Hassun (lived 1809–1884) was archbishop of Malatya and an Armenian Catholic patriarch. Hassun is also known as Antoine-Pierre IX, and sometimes, for example by Bain, as Pierre Antoine IX. There are various spellings of his surname, such as Hassum, Hassoun and Hassounian. In 1880, the Pope of Rome appointed him a cardinal. He retired in 1881, becoming patriarch-emeritus.

===(B) Protestant Episcopal Church===
Comment is not possible as details of this consecration or alleged consecration are not known. For succession after Chechemian, see Free Protestant Episcopal Church#Succession of primuses.

===(C) from Stevens===
Charles Isaac Stevens was consecrated on 6 March 1879 by Richard Williams Morgan, assisted by Frederick George Lee and Dr John Thomas Seccombe.

Morgan had been consecrated at Marholm in Northamptonshire, England on 6 March 1874 by Jules Ferrette. Ferrette (originally a Roman Catholic priest) claimed to have been consecrated as a bishop in 1866 by the Syrian Orthodox bishop of Damascus, MV Bedros, who later (1872) became Maran Mar Ignatius Peter IV (or III) of Antioch, known as "Peter the Humble", the Syrian Orthodox patriarch.

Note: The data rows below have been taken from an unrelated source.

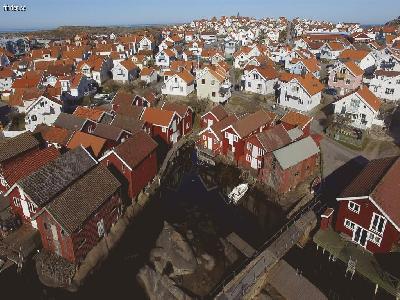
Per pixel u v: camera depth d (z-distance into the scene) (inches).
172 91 3400.6
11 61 5216.5
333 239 1486.2
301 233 1526.8
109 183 1560.0
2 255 1455.5
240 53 4557.1
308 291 1290.6
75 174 1611.7
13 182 1620.3
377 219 1348.4
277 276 1357.0
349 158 2155.5
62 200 1374.3
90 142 1948.8
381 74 3043.8
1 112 3046.3
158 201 1875.0
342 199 1438.2
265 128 2321.6
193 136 2603.3
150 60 4965.6
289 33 6747.1
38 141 1988.2
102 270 1413.6
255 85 3383.4
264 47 4997.5
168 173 2116.1
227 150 2199.8
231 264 1441.9
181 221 1706.4
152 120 2379.4
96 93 3604.8
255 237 1605.6
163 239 1519.4
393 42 5044.3
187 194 1950.1
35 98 2883.9
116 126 2207.2
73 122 2235.5
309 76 3051.2
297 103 2930.6
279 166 1790.1
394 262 1355.8
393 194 1392.7
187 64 4069.9
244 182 1989.4
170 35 6953.7
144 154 1824.6
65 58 4773.6
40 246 1513.3
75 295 1312.7
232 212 1781.5
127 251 1507.1
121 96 2810.0
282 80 3019.2
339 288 1325.0
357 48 4773.6
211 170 2162.9
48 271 1366.9
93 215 1448.1
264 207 1804.9
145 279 1344.7
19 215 1609.3
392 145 2313.0
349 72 3238.2
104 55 4822.8
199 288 1337.4
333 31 7632.9
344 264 1398.9
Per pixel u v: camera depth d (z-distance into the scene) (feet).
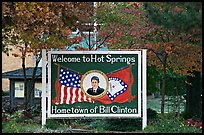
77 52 75.00
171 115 100.83
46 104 78.79
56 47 86.69
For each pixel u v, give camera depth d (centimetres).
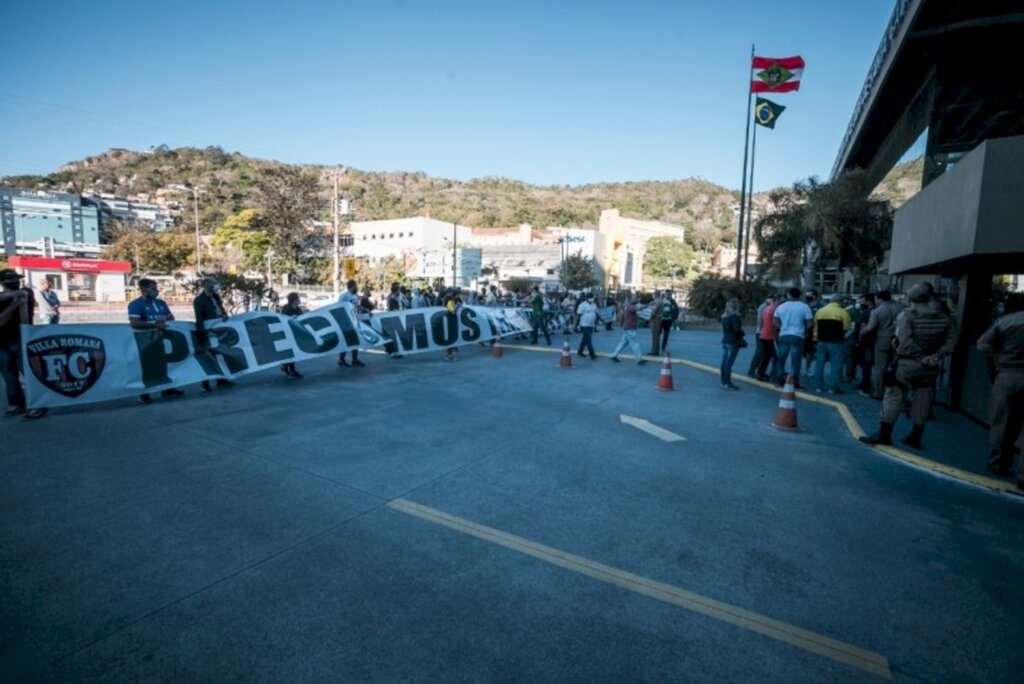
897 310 888
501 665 252
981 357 752
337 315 1071
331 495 449
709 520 420
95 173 17375
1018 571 355
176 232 9119
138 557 342
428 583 321
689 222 16738
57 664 246
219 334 883
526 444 605
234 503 428
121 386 753
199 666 247
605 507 438
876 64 2238
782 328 1012
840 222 3072
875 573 347
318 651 259
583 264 7812
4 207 8844
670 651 266
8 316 660
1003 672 258
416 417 713
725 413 793
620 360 1347
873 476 536
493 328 1462
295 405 768
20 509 409
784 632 284
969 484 520
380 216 16212
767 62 2633
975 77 1678
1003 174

Lee and Seccombe, together with Thomas Mossman were the three founders and leaders of the Order of Corporate Reunion. The three of them claimed to have been secretly consecrated (c. 1877) as bishops. There has been much speculation and conjecture as to who their consecrators were. Owing to the secrecy that long surrounded these consecrations, it may be difficult to establish the facts definitively. However, the website of the Order of Corporate Reunion (as at 2015 led by Peter Paul Brennan) asserts that the consecrators were Dominicus Agostina (cardinal patriarch of Venice), Luigi Nazari di Caliana (archbishop of Milan), Vincentius Moretti (a cardinal), and Ignatios Ghiurekian (a Byzantine archbishop and abbot-general of Ordo Mechitaristarum Venetiarum from the island of St Lazarus near Venice), and that they acted with the authority of Pope Pius IX.

===(D) from Richardson===
Alfred Spencer Richardson was consecrated on 22 June 1879 in the Reformed Episcopal Church in Philadelphia, USA by William Rufus Nicholson, a bishop of the Reformed Episcopal Church, USA. WR Nicholson was consecrated for the Protestant Episcopal Church, USA on 24 February 1876 by Charles Edward Cheney who was consecrated (14 December 1873) by George David Cummins, American Episcopal assistant bishop of Kentucky, USA, and who was consecrated (15 November 1866) by John Henry Hopkins, Episcopal bishop of Vermont, USA. The line of succession to Hopkins is traceable from William Sancroft (enthroned archbishop of Canterbury, 1678) via Thomas White (bishop of Peterborough, England), George Hickes (assistant bishop of Thetford, England), James Gadderar (bishop of Aberdeen, Scotland), Thomas Rattray (bishop of Dunkeld, Scotland), William Falconer (or Falconar) (bishop of Caithness, Scotland), Robert Kilgour (bishop of Aberdeen, Scotland), Samuel Seabury (bishop of Connecticut, USA), Thomas Clagett (bishop of Maryland, USA), Edward Bass (bishop of Massachusetts, USA), Abraham Jarvis (bishop of Connecticut, USA), Alexander Viets Griswold (bishop of Eastern Diocese, USA) who in 1832 consecrated Hoskins.